—N'étais-tu pas l'héritière légale de ton fils Michel Bellard, officiellement décédé?»
Louise élargit ses yeux d'étonnement.
—«Je n'avais jamais pensé à cela,» dit-elle. Et elle ajouta, tandis que, lentement, la réflexion se dégageait dans son esprit: «Ça ne fait rien. C'était sacré. Jamais on ne m'aurait persuadée que j'avais des droits sur ces choses précieuses.»
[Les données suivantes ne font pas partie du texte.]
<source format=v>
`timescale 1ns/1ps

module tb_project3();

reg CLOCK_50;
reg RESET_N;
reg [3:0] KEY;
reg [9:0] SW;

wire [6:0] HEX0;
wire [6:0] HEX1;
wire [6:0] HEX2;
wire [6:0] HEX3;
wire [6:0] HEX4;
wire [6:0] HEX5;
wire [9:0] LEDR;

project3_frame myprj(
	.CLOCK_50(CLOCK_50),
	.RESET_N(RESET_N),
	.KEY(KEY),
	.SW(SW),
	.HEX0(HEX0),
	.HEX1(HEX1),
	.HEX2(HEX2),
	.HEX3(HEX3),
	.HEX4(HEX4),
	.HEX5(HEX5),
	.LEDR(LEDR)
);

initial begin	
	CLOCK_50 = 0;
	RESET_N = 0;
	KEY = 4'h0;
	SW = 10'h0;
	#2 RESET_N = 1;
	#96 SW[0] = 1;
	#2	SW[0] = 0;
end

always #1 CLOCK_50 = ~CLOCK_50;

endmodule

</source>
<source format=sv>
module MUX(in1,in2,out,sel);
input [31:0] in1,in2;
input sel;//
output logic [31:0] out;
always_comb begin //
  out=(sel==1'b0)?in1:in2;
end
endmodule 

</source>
Michel la considéra avec un singulier sourire, demi narquois, demi ému. Puis il dit,—et ce fut toute l'expression de sa gratitude:
—«C'est épatant, ça!»
Cependant, l'idée de ces joyaux, de ces pierreries, de cet or, qui gisaient en lieu sûr pour lui, le faisait trembler de joie, lui ôtait, pour l'instant, son désir de vengeance. Sa hâte, fébrilement, éclata. Il aurait voulu courir et s'en emparer tout de suite. L'après-midi était trop avancé. Il décida de se rendre le lendemain matin dans les souterrains de Solgrès. Maman Louison, proposa-t-il, l'accompagnerait. Celle-ci n'en vit pas la nécessité.
—«Cela me ferait mal,» soupira-t-elle. «Il me semblerait que je déterre cette pauvre marquise Armande, que je vais faire sauter hors de terre son cœur saignant. T'ai-je dit, mon petit, que le mien est atteint? Oui, j'ai une maladie de cœur. Épargne-moi. Je te décrirai si bien la place que tu la retrouveras sans peine.
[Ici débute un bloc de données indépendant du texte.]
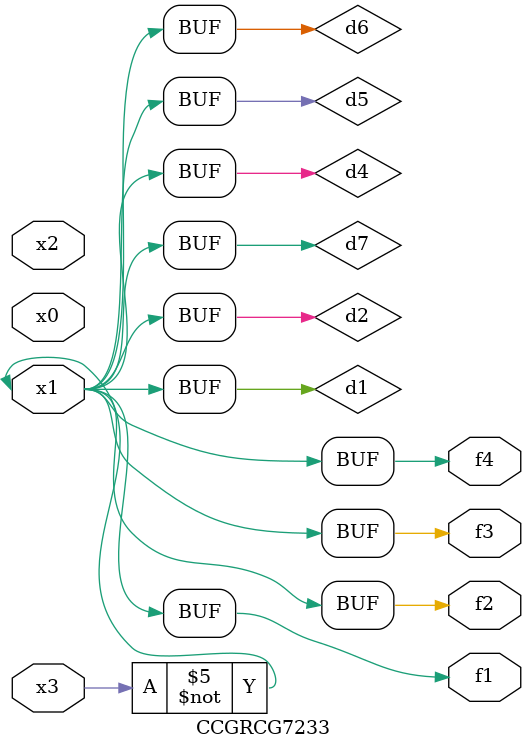
<source format=v>
module CCGRCG7233(
	input x0, x1, x2, x3,
	output f1, f2, f3, f4
);

	wire d1, d2, d3, d4, d5, d6, d7;

	not (d1, x3);
	buf (d2, x1);
	xnor (d3, d1, d2);
	nor (d4, d1);
	buf (d5, d1, d2);
	buf (d6, d4, d5);
	nand (d7, d4);
	assign f1 = d6;
	assign f2 = d7;
	assign f3 = d6;
	assign f4 = d6;
endmodule

</source>
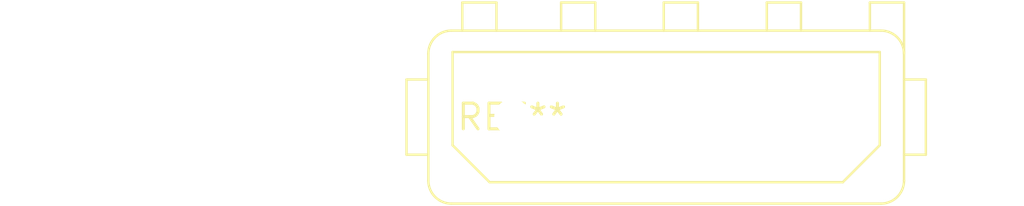
<source format=kicad_pcb>
(kicad_pcb (version 20240108) (generator pcbnew)

  (general
    (thickness 1.6)
  )

  (paper "A4")
  (layers
    (0 "F.Cu" signal)
    (31 "B.Cu" signal)
    (32 "B.Adhes" user "B.Adhesive")
    (33 "F.Adhes" user "F.Adhesive")
    (34 "B.Paste" user)
    (35 "F.Paste" user)
    (36 "B.SilkS" user "B.Silkscreen")
    (37 "F.SilkS" user "F.Silkscreen")
    (38 "B.Mask" user)
    (39 "F.Mask" user)
    (40 "Dwgs.User" user "User.Drawings")
    (41 "Cmts.User" user "User.Comments")
    (42 "Eco1.User" user "User.Eco1")
    (43 "Eco2.User" user "User.Eco2")
    (44 "Edge.Cuts" user)
    (45 "Margin" user)
    (46 "B.CrtYd" user "B.Courtyard")
    (47 "F.CrtYd" user "F.Courtyard")
    (48 "B.Fab" user)
    (49 "F.Fab" user)
    (50 "User.1" user)
    (51 "User.2" user)
    (52 "User.3" user)
    (53 "User.4" user)
    (54 "User.5" user)
    (55 "User.6" user)
    (56 "User.7" user)
    (57 "User.8" user)
    (58 "User.9" user)
  )

  (setup
    (pad_to_mask_clearance 0)
    (pcbplotparams
      (layerselection 0x00010fc_ffffffff)
      (plot_on_all_layers_selection 0x0000000_00000000)
      (disableapertmacros false)
      (usegerberextensions false)
      (usegerberattributes false)
      (usegerberadvancedattributes false)
      (creategerberjobfile false)
      (dashed_line_dash_ratio 12.000000)
      (dashed_line_gap_ratio 3.000000)
      (svgprecision 4)
      (plotframeref false)
      (viasonmask false)
      (mode 1)
      (useauxorigin false)
      (hpglpennumber 1)
      (hpglpenspeed 20)
      (hpglpendiameter 15.000000)
      (dxfpolygonmode false)
      (dxfimperialunits false)
      (dxfusepcbnewfont false)
      (psnegative false)
      (psa4output false)
      (plotreference false)
      (plotvalue false)
      (plotinvisibletext false)
      (sketchpadsonfab false)
      (subtractmaskfromsilk false)
      (outputformat 1)
      (mirror false)
      (drillshape 1)
      (scaleselection 1)
      (outputdirectory "")
    )
  )

  (net 0 "")

  (footprint "TE_MATE-N-LOK_350211-1_1x04_P5.08mm_Vertical" (layer "F.Cu") (at 0 0))

)

</source>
—J'entrerai dans le souterrain par les bois,» fit Michel. Je n'aurai pas besoin de pénétrer sur le domaine.
—Retrouveras-tu facilement l'ouverture?
—Que oui! J'y ai joué assez souvent. Nous faisions les brigands dans les cavernes avec mes petits camarades du village. Mais c'est heureux qu'il y ait des issues au dehors. Car monsieur de Malboise ne doit pas prêter au premier venu la clef de la porte de fer.